These are the key concepts you need to understand to accurately answer the question.

Zeros of Polynomial
Finding the zeros of a polynomial is crucial because these values show where the graph of the function crosses the x-axis. The polynomial function given is \[ f(x) = (x-2)(x+1)(x+3) \]. To find the zeros, we set each factor equal to zero:
  • For \( x-2=0 \), solving gives \( x=2 \).
  • For \( x+1=0 \), solving gives \( x=-1 \).
  • For \( x+3=0 \), solving gives \( x=-3 \).
These zeros indicate that the graph will intersect the x-axis at these points:
  • \( x=2 \)
  • \( x=-1 \)
  • \( x=-3 \)
This means the function changes sign at these locations, creating important transition points that shape the overall graph.
End Behavior of Polynomials
Understanding the end behavior of polynomial functions helps in predicting how the graph behaves as it moves towards positive or negative infinity.For the function \[ f(x) = (x-2)(x+1)(x+3) \], we recognize it as a cubic polynomial. The highest degree term, when expanded, is \[ x^3 \]. The coefficient of this term is positive, dictating the end behavior of the graph.So, how does it behave?
  • As \( x \to \infty \), \( f(x) \to \infty \): The graph will rise as we move right along the x-axis.
  • As \( x \to -\infty \), \( f(x) \to -\infty \): The graph will fall as we move left along the x-axis.
This tells us that the graph starts low on the left, passes through its zeros, and heads upwards on the right, maintaining the typical 'N' shape of a cubic function.

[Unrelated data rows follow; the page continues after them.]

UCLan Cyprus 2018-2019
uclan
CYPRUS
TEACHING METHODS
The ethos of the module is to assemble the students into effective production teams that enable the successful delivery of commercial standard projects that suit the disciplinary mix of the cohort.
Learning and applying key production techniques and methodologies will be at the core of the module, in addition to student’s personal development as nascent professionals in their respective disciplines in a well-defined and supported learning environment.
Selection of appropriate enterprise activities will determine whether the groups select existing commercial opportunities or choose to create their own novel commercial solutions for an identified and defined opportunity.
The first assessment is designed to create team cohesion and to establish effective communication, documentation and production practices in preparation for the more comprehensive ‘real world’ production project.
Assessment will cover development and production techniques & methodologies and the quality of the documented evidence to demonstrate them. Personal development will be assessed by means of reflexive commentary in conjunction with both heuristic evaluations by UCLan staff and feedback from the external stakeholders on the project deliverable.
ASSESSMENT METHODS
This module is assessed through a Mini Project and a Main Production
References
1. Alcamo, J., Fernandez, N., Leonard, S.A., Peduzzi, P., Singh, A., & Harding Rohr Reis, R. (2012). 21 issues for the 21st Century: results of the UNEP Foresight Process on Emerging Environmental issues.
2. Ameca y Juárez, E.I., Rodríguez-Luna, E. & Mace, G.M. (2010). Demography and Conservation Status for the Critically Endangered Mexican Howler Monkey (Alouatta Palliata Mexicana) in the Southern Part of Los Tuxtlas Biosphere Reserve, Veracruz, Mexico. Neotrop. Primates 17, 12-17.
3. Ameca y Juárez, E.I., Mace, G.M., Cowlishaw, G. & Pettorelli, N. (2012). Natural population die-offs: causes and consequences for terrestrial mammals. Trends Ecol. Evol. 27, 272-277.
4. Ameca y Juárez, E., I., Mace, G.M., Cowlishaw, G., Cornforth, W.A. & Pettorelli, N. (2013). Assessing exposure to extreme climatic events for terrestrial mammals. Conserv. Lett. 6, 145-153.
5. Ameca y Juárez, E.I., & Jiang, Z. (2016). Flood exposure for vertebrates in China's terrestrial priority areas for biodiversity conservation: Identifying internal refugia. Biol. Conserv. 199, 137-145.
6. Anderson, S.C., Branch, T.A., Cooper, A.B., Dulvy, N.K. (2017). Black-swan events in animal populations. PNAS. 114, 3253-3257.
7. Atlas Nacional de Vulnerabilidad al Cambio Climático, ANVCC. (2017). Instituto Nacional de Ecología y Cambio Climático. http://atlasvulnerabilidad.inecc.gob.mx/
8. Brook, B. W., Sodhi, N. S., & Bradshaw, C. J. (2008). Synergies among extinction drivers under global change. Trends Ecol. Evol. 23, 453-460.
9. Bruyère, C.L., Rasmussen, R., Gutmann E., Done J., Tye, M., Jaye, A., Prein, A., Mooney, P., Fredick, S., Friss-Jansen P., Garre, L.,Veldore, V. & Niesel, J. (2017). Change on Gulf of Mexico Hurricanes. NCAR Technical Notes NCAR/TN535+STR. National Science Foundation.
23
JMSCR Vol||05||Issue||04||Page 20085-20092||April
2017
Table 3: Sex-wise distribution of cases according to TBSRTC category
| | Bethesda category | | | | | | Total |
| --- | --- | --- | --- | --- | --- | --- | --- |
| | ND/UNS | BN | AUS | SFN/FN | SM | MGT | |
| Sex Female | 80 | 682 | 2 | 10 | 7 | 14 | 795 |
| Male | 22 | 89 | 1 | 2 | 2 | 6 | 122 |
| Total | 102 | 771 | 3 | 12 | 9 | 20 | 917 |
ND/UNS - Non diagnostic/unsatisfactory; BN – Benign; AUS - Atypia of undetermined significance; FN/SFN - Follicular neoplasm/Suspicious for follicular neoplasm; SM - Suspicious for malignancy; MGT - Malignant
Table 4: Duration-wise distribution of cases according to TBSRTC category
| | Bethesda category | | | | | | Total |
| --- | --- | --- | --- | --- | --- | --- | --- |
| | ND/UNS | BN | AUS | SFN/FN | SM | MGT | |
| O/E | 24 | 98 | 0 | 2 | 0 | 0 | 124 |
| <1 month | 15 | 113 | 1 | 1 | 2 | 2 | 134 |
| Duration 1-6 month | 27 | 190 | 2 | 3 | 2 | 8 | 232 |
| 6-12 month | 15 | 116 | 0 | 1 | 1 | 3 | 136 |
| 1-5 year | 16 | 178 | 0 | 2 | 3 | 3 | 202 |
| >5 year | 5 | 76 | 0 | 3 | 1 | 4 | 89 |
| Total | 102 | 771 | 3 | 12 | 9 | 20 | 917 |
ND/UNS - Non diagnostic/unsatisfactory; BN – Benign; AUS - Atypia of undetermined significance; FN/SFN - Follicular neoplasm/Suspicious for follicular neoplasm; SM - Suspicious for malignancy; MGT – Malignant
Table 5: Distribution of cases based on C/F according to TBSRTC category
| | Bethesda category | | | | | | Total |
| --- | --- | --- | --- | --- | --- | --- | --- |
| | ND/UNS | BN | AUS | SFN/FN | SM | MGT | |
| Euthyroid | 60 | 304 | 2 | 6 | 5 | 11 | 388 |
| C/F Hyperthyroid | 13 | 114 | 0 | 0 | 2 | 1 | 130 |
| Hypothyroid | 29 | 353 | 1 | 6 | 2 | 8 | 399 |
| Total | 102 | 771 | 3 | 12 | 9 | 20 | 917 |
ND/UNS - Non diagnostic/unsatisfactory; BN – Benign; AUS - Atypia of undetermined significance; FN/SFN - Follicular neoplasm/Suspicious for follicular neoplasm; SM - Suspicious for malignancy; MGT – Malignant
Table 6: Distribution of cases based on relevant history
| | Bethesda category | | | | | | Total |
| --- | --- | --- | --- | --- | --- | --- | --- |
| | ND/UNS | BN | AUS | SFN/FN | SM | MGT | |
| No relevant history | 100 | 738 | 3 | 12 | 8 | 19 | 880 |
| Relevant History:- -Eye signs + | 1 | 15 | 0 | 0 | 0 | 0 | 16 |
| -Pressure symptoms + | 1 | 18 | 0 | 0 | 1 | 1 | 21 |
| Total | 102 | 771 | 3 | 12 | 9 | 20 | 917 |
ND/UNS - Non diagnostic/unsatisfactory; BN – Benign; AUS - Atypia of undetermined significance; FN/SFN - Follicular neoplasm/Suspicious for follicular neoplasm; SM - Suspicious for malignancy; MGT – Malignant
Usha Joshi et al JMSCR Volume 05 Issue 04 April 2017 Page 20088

Sketching Polynomial Graphs
Once we have the zeros and understand the end behavior, we can start sketching the graph of the polynomial.First, on your coordinate plane, mark the x-intercepts, coinciding with the zeros:
  • \( x = 2 \)
  • \( x = -1 \)
  • \( x = -3 \)
These marks will guide where the curve of the graph crosses the x-axis.Next, draw a smooth curve that reflects both the zero points and the end behavior.
  • Beginning from the lower left (since \( f(x) \to -\infty \) as \( x \to -\infty \)), the curve should pass through \( x = -3 \).
  • It should continue through \( x = -1 \), rising as it approaches \( x = 2 \).
  • Finally, the curve stretches upwards to the right (following \( f(x) \to \infty \) when \( x \to \infty \)).
By following these steps, you can create a clear sketch of the polynomial function, capturing both the zeros and the overall direction indicated by its end behavior.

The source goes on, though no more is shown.